The mental and verbal abuse went on and on. Lucinda went back to him time and again.
"I kept taking it, thinking there was something wrong with what I was doing," Lucinda said. "When you love someone, you want to make it work out."
She watched how he treated his friends and always wanted to ask him why he treated his friends better than the way he treated her.
There comes a time when enough is enough.
"I was packing to leave him and move to another town when a child protective service worker and a police officer showed up at my door," Lucinda said.
It was then that Lucinda discovered the abuse her daughter was receiving. Her daughter had shown a school counselor the bruises on her legs from being beaten with a mini-blind rod. She confided to the counselor that she did not want to tell her mother for fear the mother would then be abused. At the time, Lucinda had been confined to bed rest due to complications with her pregnancy.

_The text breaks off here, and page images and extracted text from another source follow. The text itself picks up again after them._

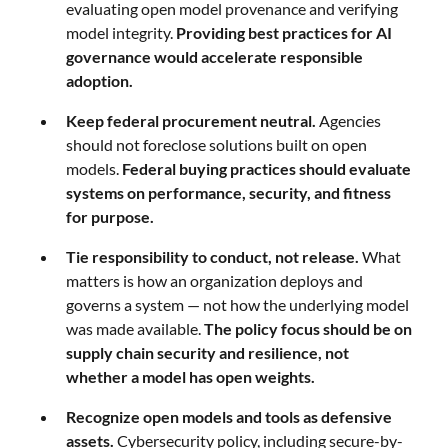
evaluating open model provenance and verifying
model integrity.
Providing best practices for AI
governance would accelerate responsible
adoption.
Keep federal procurement neutral.
Agencies
should not foreclose solutions built on open
models.
Federal buying practices should evaluate
systems on performance, security, and fitness
for purpose.
Tie responsibility to conduct, not release.
What
matters is how an organization deploys and
governs a system — not how the underlying model
was made available.
The policy focus should be on
supply chain security and resilience, not
whether a model has open weights.
Recognize open models and tools as defensive
assets.
Cybersecurity policy, including secure-by-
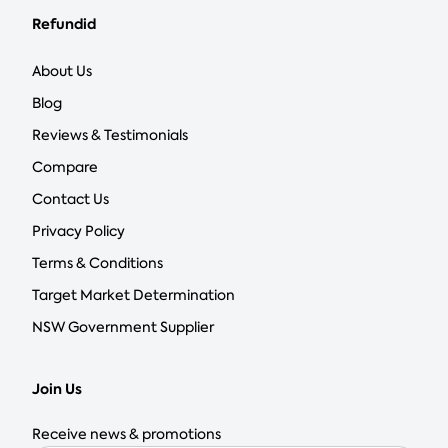
Refundid
About Us
Blog
Reviews & Testimonials
Compare
Contact Us
Privacy Policy
Terms & Conditions
Target Market Determination
NSW Government Supplier
Join Us
Receive news & promotions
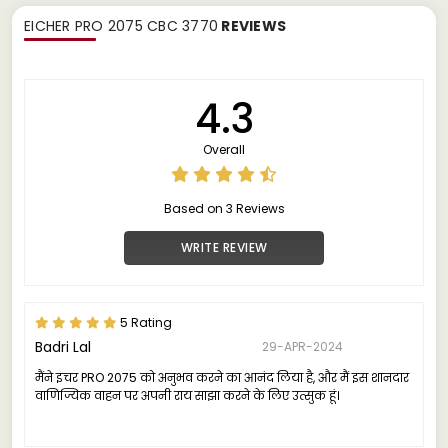
EICHER PRO 2075 CBC 3770
REVIEWS
4.3
Overall
Based on 3 Reviews
WRITE REVIEW
5 Rating
Badri Lal
29-APR-2024
मैंने इचर PRO 2075 को अनुभव करने का आनंद लिया है, और मैं इस शानदार
वाणिज्यिक वाहन पर अपनी राय साझा करने के लिए उत्सुक हूं।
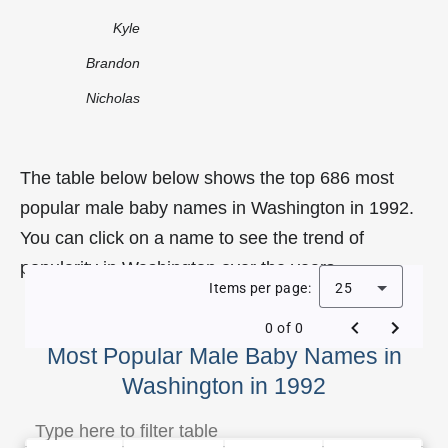
Kyle
Brandon
Nicholas
The table below below shows the top 686 most
popular male baby names in Washington in 1992.
You can click on a name to see the trend of
popularity in Washington over the years.
Items per page:
25
0 of 0
Most Popular Male Baby Names in
Washington in 1992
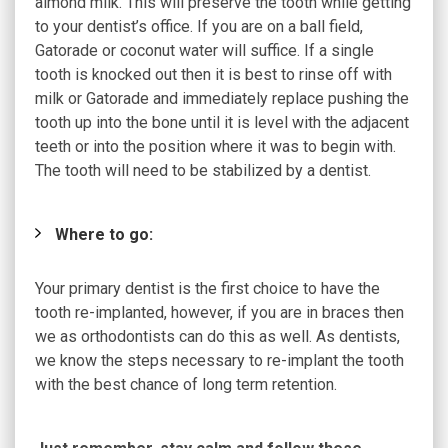
almond milk. This will preserve the tooth while getting
to your dentist’s office. If you are on a ball field,
Gatorade or coconut water will suffice. If a single
tooth is knocked out then it is best to rinse off with
milk or Gatorade and immediately replace pushing the
tooth up into the bone until it is level with the adjacent
teeth or into the position where it was to begin with.
The tooth will need to be stabilized by a dentist.
Where to go:
Your primary dentist is the first choice to have the
tooth re-implanted, however, if you are in braces then
we as orthodontists can do this as well. As dentists,
we know the steps necessary to re-implant the tooth
with the best chance of long term retention.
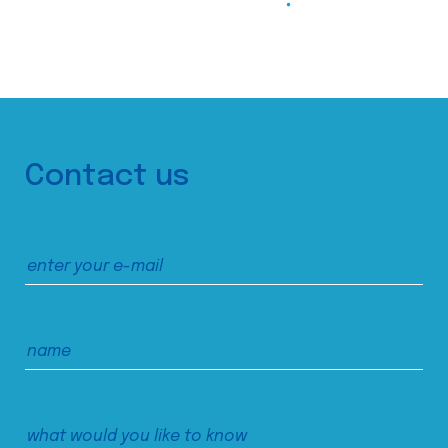
Contact us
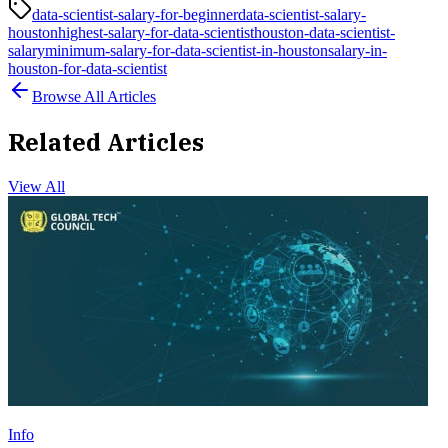
data-scientist-salary-for-beginner
data-scientist-salary-
houston
highest-salary-for-data-scientist
houston-data-scientist-
salary
minimum-salary-for-data-scientist-in-houston
salary-in-
houston-for-data-scientist
Browse All Articles
Related Articles
View All
Info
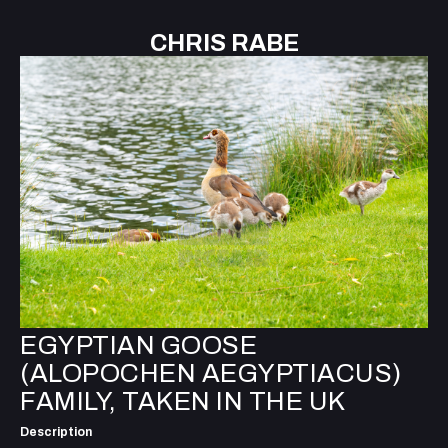
CHRIS RABE
EGYPTIAN GOOSE
(ALOPOCHEN AEGYPTIACUS)
FAMILY, TAKEN IN THE UK
Description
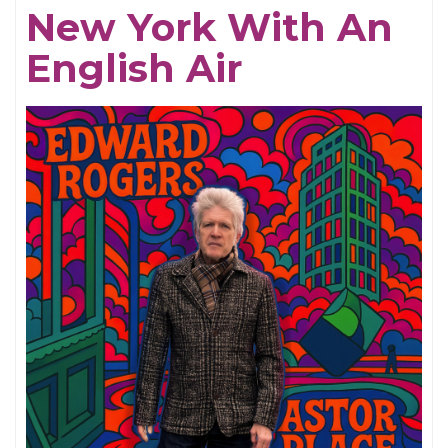
New York With An
MASTER:
English Air
CAPTAIN
BEEFHEART
vs.
(One
of)
THE
GRUNT
PEOPLE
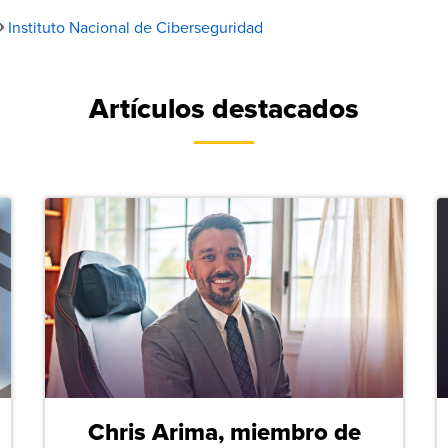
Instituto Nacional de Ciberseguridad
Artículos destacados
Chris Arima, miembro de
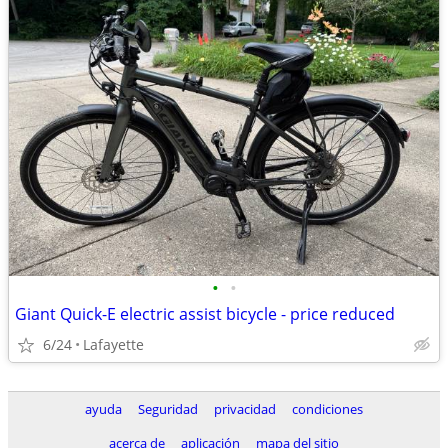
•
•
Giant Quick-E electric assist bicycle - price reduced
6/24
Lafayette
ayuda
Seguridad
privacidad
condiciones
acerca de
aplicación
mapa del sitio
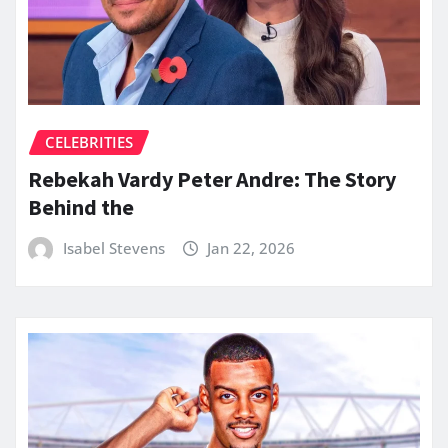
CELEBRITIES
Rebekah Vardy Peter Andre: The Story
Behind the
Isabel Stevens
Jan 22, 2026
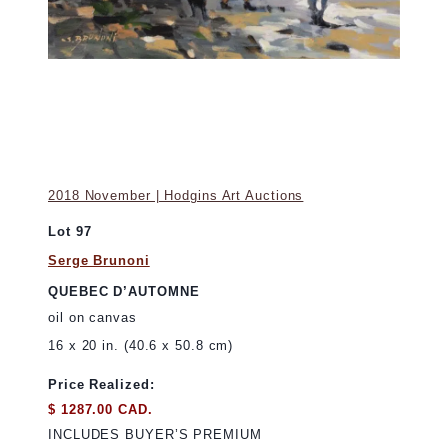
2018 November | Hodgins Art Auctions
Lot 97
Serge Brunoni
QUEBEC D’AUTOMNE
oil on canvas
16 x 20 in. (40.6 x 50.8 cm)
Price Realized:
$ 1287.00 CAD.
INCLUDES BUYER’S PREMIUM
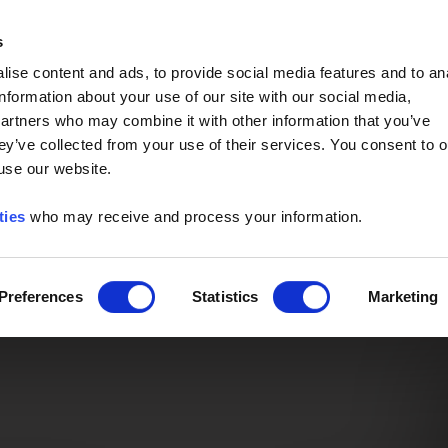
Event of the Year -
Read More
s
ise content and ads, to provide social media features and to an
information about your use of our site with our social media,
partners who may combine it with other information that you’ve
ey’ve collected from your use of their services. You consent to o
 use our website.
ties
who may receive and process your information.
Preferences
Statistics
Marketing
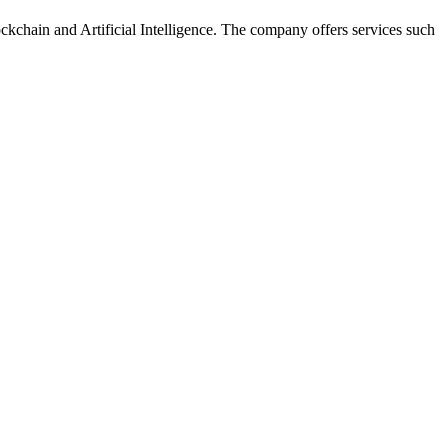
ckchain and Artificial Intelligence. The company offers services such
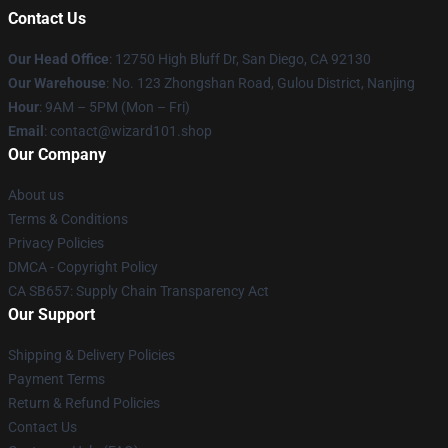
Contact Us
Our Head Office
: 12750 High Bluff Dr, San Diego, CA 92130
Our Warehouse
: No. 123 Zhongshan Road, Gulou District, Nanjing
Hour
: 9AM – 5PM (Mon – Fri)
Email
: contact@wizard101.shop
Our Company
About us
Terms & Conditions
Privacy Policies
DMCA - Copyright Policy
CA SB657: Supply Chain Transparency Act
Our Support
Shipping & Delivery Policies
Payment Terms
Return & Refund Policies
Contact Us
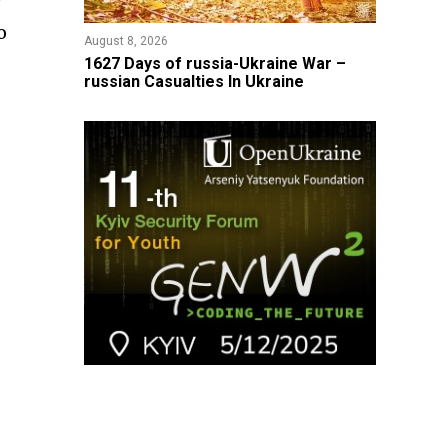
y
o
August 8, 2026
1627 Days of russia-Ukraine War –
russian Casualties In Ukraine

The counselor contacted the authorities.
"When they saw I was leaving they said it was a good thing as they had the authority to take my children away," Lucinda said. "My family is everything. It shocked and hurt me that I didn't see what was going on. Him doing it to me and doing it to my daughter are two different matters."
Lucinda eventually fled to Arizona with her children where she found solace and security in a battered woman's shelter in Flagstaff.
Most facilities have a three-month maximum stay and this was the case in Flagstaff. At the end of her three months she had jobs lined up, but nowhere to live. She called the shelter in Payson and was told there was room.
Lucinda, however, decided to try and make it on her own. She spent a short period of time living outside Flagstaff in a trailer with no water or electricity, hoping to find low-income housing.
"We were basically homeless, but because we had a roof over our head, we were not considered homeless," Lucinda said.
Payson provides shelter
After two weeks of trying to survive under dire conditions with three children, Lucinda called the Time Out Shelter in Payson.
"Pam answered the phone. It was so nice to hear her say, 'Yes we have space available,'" Lucinda said. "I hung up the phone and cried."
Lucinda and her three children were in Payson within 24 hours. They spent the next few months at the shelter while Lucinda worked on getting her nursing license transferred from another state to Arizona. During that time, she also attended classes at the shelter which helped her understand and deal with the cycle of abuse she had been through.
"I had a tendency to be whatever the man in my life wanted me to be," Lucinda said. "I know now its OK to be me."
Lucinda advises that anyone who is in an abusive relationship look at the cold, hard facts.
"Don't rely on your own feelings he will have you convinced up is down and down is up," Lucinda said. "It's scary and lonely to go out on your own. But, I could not have my daughter think what he was doing to us was OK."
Lucinda hopes that someday there will be a man in her life who will love and respect her for who she is as well as her children. However, for now she is concentrating on her career in nursing and establishing a loving and secure home for her children.
Editor's note: We have not used Lucinda's last name in this story for the protection of her and her children. She has been in Payson for a year, after fleeing from another state, and credits her success to the help and "hugs" she received from the Time Out Shelter.